(Stored items)
+ + +

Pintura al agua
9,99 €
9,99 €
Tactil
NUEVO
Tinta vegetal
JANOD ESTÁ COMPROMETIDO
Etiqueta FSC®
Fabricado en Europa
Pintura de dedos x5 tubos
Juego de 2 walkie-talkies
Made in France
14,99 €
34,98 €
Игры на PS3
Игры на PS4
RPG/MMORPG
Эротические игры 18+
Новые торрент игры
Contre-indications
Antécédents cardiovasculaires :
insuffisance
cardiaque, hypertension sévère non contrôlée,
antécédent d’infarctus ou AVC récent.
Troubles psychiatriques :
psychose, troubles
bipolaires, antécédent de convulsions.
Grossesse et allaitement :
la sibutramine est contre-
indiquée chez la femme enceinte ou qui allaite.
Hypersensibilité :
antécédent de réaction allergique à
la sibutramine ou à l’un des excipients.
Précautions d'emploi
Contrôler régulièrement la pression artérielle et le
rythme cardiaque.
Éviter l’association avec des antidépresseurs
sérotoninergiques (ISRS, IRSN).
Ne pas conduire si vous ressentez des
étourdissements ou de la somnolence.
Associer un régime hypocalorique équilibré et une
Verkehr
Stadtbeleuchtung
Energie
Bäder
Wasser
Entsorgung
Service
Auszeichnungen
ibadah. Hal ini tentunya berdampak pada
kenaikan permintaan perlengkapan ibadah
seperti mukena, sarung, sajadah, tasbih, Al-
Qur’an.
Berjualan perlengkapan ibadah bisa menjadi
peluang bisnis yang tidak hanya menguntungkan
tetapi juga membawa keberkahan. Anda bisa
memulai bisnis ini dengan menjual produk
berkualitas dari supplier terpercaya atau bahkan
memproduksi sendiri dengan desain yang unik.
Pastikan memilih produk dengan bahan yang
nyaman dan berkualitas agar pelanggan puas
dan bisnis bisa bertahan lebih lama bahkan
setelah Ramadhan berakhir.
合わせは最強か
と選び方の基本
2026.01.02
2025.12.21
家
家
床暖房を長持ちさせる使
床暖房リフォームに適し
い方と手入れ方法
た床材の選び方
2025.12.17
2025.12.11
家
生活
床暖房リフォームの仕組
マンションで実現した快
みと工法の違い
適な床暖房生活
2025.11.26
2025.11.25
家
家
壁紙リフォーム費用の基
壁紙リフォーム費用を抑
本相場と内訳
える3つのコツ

+ + +

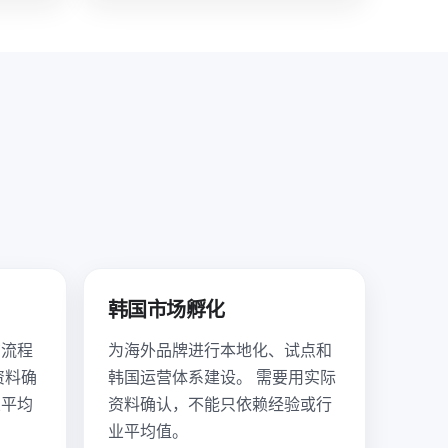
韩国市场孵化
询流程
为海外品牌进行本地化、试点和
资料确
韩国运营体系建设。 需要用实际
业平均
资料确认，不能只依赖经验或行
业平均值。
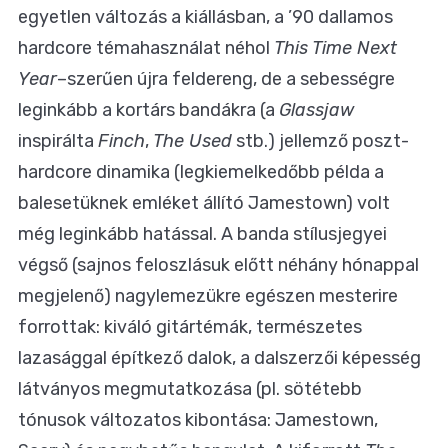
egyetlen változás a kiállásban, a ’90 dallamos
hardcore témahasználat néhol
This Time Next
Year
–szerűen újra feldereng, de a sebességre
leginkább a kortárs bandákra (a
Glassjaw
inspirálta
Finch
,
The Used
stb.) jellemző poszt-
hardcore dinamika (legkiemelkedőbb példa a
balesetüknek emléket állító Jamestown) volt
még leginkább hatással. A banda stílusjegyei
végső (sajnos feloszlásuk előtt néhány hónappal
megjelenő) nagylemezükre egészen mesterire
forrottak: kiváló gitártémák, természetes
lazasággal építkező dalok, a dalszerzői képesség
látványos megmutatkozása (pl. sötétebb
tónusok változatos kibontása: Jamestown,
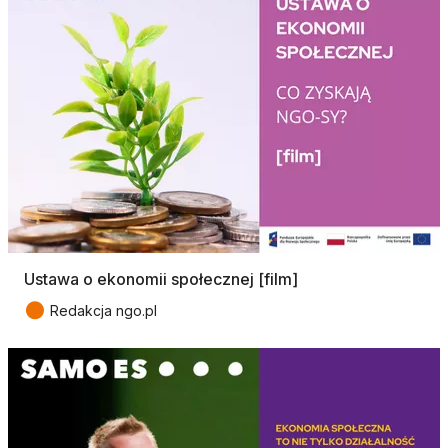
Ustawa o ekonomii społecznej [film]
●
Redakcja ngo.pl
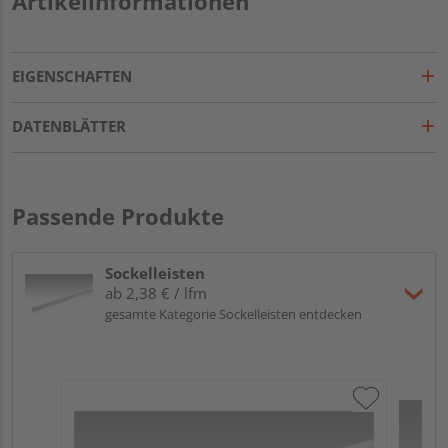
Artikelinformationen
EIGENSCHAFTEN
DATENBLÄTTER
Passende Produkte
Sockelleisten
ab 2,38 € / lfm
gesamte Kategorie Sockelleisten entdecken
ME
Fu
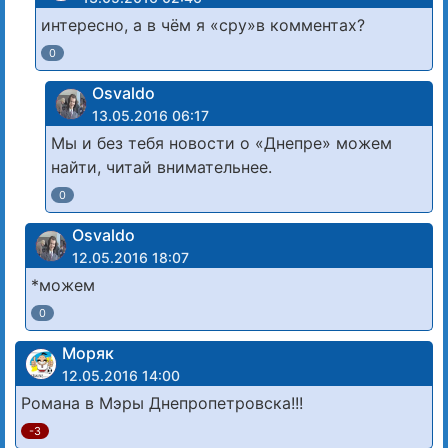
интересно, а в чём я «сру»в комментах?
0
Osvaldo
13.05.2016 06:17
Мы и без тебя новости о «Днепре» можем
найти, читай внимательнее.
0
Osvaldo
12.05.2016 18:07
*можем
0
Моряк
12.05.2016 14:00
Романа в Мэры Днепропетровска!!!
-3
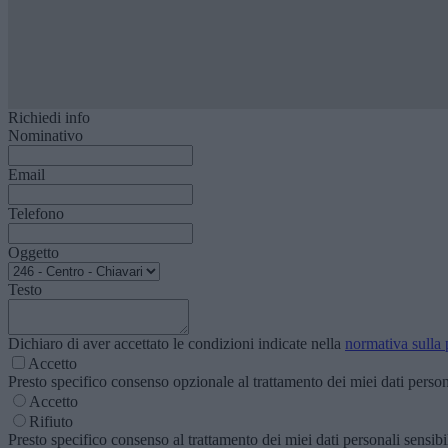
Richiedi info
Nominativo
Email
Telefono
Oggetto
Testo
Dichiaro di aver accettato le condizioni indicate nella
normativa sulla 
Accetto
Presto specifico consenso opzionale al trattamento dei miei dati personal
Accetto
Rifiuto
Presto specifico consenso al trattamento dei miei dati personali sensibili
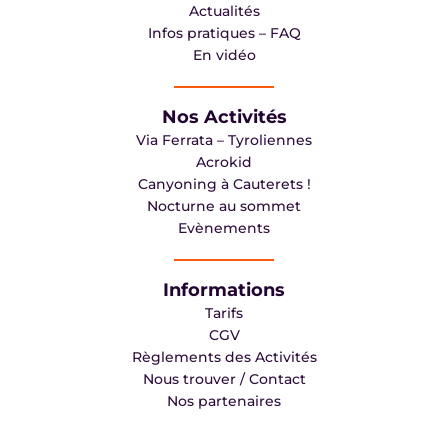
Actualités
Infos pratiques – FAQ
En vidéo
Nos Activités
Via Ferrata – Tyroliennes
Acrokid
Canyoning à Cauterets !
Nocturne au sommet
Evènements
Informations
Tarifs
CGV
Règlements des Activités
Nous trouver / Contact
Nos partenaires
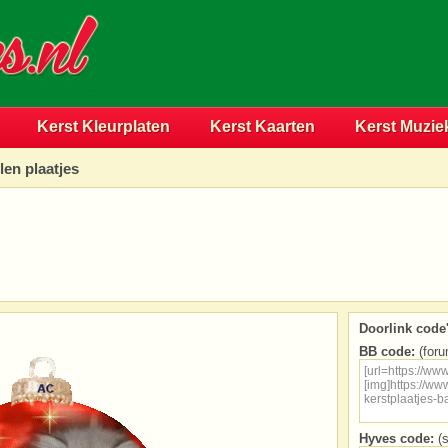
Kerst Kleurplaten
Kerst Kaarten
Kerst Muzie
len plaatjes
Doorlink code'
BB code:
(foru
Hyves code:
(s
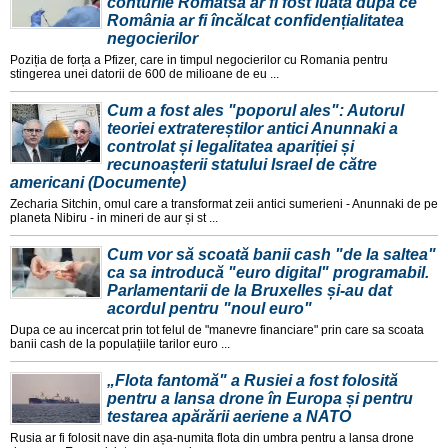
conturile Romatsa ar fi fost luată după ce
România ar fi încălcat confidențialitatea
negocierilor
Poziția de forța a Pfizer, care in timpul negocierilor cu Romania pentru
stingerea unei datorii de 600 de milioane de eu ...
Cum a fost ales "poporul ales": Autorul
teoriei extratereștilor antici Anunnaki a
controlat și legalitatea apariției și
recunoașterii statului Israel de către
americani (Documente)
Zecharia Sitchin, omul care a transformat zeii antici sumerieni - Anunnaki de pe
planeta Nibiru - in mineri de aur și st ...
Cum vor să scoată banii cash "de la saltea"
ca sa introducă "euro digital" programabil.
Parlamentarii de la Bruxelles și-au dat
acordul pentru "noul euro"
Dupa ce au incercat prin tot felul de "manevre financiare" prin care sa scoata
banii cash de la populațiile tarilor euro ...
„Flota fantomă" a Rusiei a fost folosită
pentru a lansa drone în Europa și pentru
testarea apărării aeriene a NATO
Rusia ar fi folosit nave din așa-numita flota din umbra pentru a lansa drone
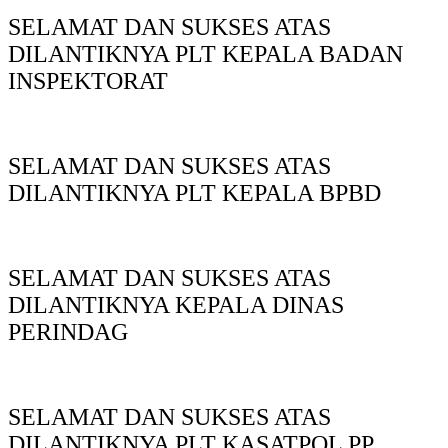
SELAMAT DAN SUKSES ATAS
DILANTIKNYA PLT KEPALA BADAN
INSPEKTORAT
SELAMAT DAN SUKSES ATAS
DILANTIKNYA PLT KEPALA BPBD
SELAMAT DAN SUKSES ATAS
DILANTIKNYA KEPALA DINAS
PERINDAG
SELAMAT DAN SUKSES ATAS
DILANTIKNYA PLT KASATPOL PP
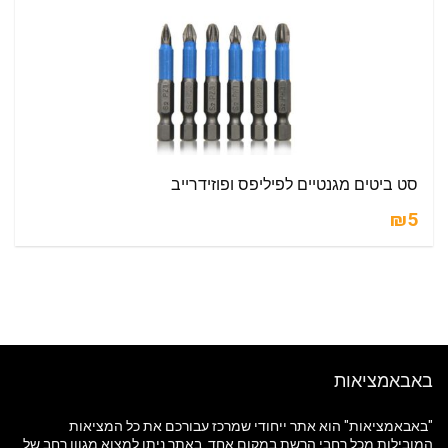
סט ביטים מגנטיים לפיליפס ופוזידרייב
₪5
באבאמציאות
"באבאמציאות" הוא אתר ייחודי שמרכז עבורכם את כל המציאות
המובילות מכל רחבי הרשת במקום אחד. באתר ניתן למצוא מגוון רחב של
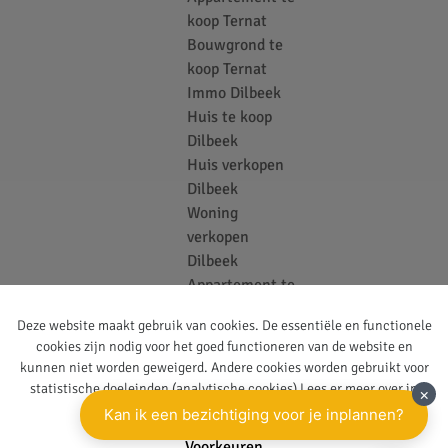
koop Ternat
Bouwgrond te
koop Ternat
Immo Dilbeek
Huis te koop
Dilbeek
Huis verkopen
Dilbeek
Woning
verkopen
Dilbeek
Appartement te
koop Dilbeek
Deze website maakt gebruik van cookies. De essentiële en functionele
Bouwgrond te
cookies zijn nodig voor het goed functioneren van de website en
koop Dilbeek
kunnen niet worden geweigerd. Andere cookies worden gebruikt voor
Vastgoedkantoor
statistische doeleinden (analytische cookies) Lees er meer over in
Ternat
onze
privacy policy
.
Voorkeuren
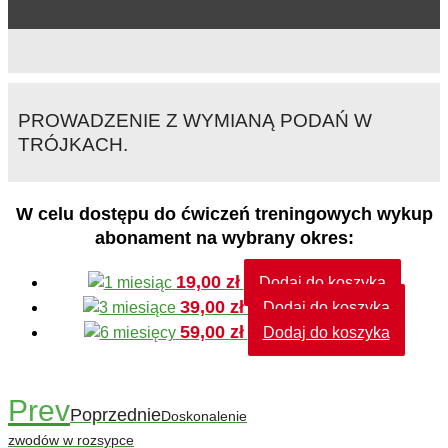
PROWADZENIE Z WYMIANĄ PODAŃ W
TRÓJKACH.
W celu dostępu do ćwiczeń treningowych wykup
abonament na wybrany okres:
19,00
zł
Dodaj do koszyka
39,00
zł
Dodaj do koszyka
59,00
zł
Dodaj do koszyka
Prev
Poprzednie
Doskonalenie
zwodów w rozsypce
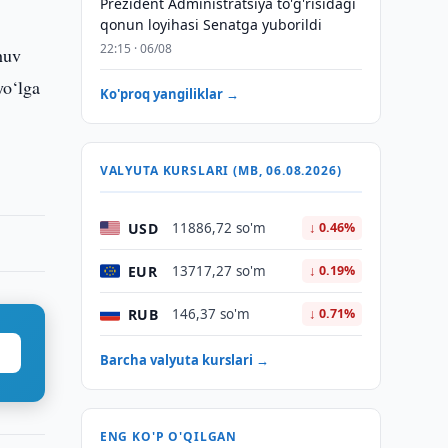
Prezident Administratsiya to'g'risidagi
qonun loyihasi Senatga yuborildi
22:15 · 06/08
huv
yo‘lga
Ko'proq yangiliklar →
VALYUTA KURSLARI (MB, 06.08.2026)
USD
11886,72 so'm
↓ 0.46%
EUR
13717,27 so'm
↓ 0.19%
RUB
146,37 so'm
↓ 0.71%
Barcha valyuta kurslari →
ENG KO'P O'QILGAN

+ + +

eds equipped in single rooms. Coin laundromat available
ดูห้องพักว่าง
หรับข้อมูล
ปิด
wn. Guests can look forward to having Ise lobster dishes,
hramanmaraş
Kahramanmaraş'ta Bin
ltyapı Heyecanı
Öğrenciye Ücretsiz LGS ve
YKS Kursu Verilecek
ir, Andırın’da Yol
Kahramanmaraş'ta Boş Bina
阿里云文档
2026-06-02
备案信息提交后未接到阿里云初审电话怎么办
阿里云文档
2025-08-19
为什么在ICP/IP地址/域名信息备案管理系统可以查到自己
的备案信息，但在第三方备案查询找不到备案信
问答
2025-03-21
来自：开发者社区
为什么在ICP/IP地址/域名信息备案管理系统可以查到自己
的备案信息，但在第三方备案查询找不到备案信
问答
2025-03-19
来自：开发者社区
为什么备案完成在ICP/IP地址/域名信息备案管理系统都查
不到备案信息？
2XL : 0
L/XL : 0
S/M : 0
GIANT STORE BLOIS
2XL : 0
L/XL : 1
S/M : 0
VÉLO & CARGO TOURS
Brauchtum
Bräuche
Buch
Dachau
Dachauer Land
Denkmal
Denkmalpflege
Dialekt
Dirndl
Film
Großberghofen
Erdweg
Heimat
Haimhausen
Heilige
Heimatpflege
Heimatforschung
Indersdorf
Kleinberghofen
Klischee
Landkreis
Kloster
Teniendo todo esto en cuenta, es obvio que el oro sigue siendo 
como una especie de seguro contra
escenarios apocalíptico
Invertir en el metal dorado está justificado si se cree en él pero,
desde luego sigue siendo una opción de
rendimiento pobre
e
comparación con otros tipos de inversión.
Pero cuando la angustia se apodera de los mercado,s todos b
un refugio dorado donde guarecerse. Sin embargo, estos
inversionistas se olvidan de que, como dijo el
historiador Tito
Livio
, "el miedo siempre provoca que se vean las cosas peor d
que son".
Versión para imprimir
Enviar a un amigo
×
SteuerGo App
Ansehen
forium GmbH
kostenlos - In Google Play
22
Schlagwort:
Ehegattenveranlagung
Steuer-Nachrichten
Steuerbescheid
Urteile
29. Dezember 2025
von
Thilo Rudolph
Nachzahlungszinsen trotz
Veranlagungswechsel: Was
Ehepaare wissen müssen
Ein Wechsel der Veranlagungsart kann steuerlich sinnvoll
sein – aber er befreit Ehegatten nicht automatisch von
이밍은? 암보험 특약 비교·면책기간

+ + +

EXERCISE: Within the entries above, the lines from the one containing "Романа в Мэры Днепропетровска!!!" through the one containing "Presto specifico consenso opzionale" are to be transcribed exactly, ends included, pictures excluded.

ANSWER FOR THE TASK:
Романа в Мэры Днепропетровска!!!
-3
Richiedi info
Nominativo
Email
Telefono
Oggetto
Testo
Dichiaro di aver accettato le condizioni indicate nella
normativa sulla 
Accetto
Presto specifico consenso opzionale al trattamento dei miei dati personal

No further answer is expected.